▶ [Your goal]: Each line of the listing below that includes "PINCEL" should be reported.

▶ [Supplied records]:
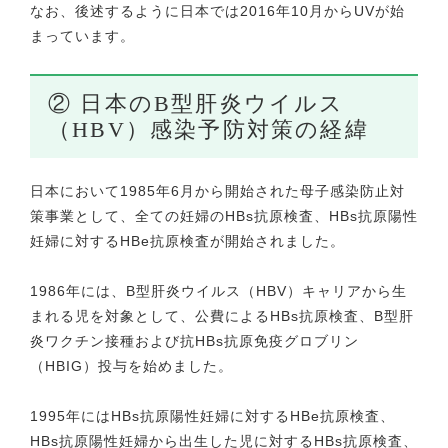
なお、後述するように日本では2016年10月からUVが始
まっています。
② 日本のB型肝炎ウイルス
（HBV）感染予防対策の経緯
日本において1985年6月から開始された母子感染防止対
策事業として、全ての妊婦のHBs抗原検査、HBs抗原陽性
妊婦に対するHBe抗原検査が開始されました。
1986年には、B型肝炎ウイルス（HBV）キャリアから生
まれる児を対象として、公費によるHBs抗原検査、B型肝
炎ワクチン接種および抗HBs抗原免疫グロブリン
（HBIG）投与を始めました。
1995年にはHBs抗原陽性妊婦に対するHBe抗原検査、
HBs抗原陽性妊婦から出生した児に対するHBs抗原検査、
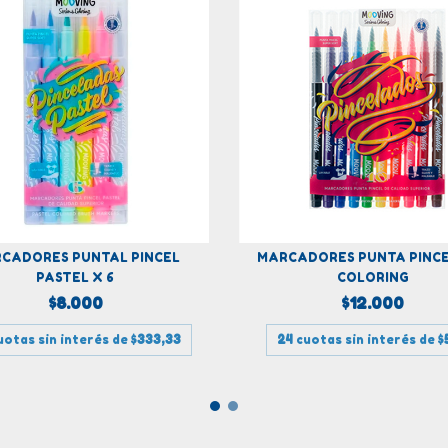
CADORES PUNTAL PINCEL
MARCADORES PUNTA PINCEL
PASTEL X 6
COLORING
$8.000
$12.000
uotas sin interés de
$333,33
24
cuotas sin interés de
$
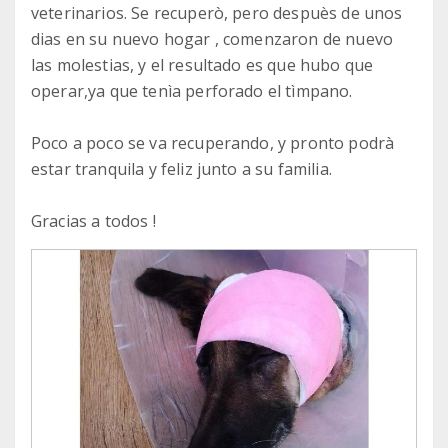
veterinarios. Se recuperò, pero despuès de unos
dias en su nuevo hogar , comenzaron de nuevo
las molestias, y el resultado es que hubo que
operar,ya que tenìa perforado el tìmpano.
Poco a poco se va recuperando, y pronto podrà
estar tranquila y feliz junto a su familia.
Gracias a todos !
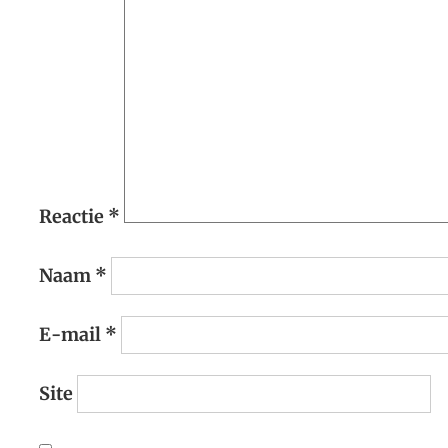
Reactie
*
Naam
*
E-mail
*
Site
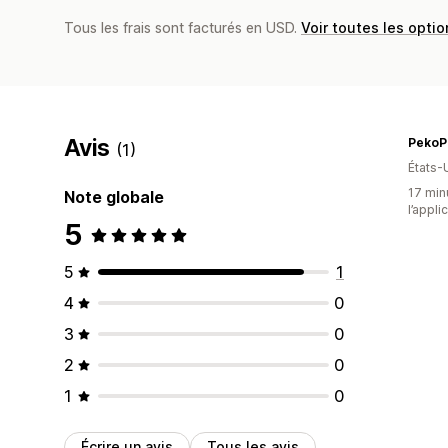
Tous les frais sont facturés en USD.
Voir toutes les optio
Avis
PekoP
(1)
États-
17 minu
Note globale
l’appli
5
5
1
4
0
3
0
2
0
1
0
Écrire un avis
Tous les avis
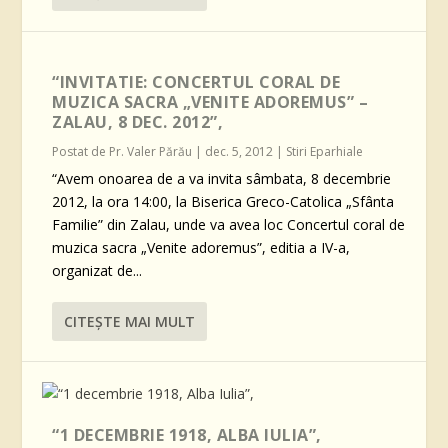
“INVITATIE: CONCERTUL CORAL DE
MUZICA SACRA „VENITE ADOREMUS” –
ZALAU, 8 DEC. 2012”,
Postat de
Pr. Valer Părău
|
dec. 5, 2012
|
Stiri Eparhiale
“Avem onoarea de a va invita sâmbata, 8 decembrie
2012, la ora 14:00, la Biserica Greco-Catolica „Sfânta
Familie” din Zalau, unde va avea loc Concertul coral de
muzica sacra „Venite adoremus”, editia a IV-a,
organizat de...
CITEŞTE MAI MULT
“1 DECEMBRIE 1918, ALBA IULIA”,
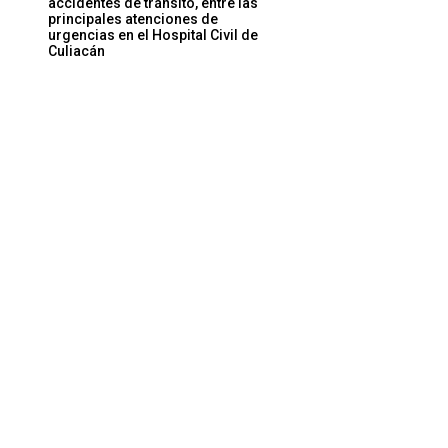
accidentes de tránsito, entre las
principales atenciones de
urgencias en el Hospital Civil de
Culiacán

▶ [Task solution]:
CADORES PUNTAL PINCEL
MARCADORES PUNTA PINCEL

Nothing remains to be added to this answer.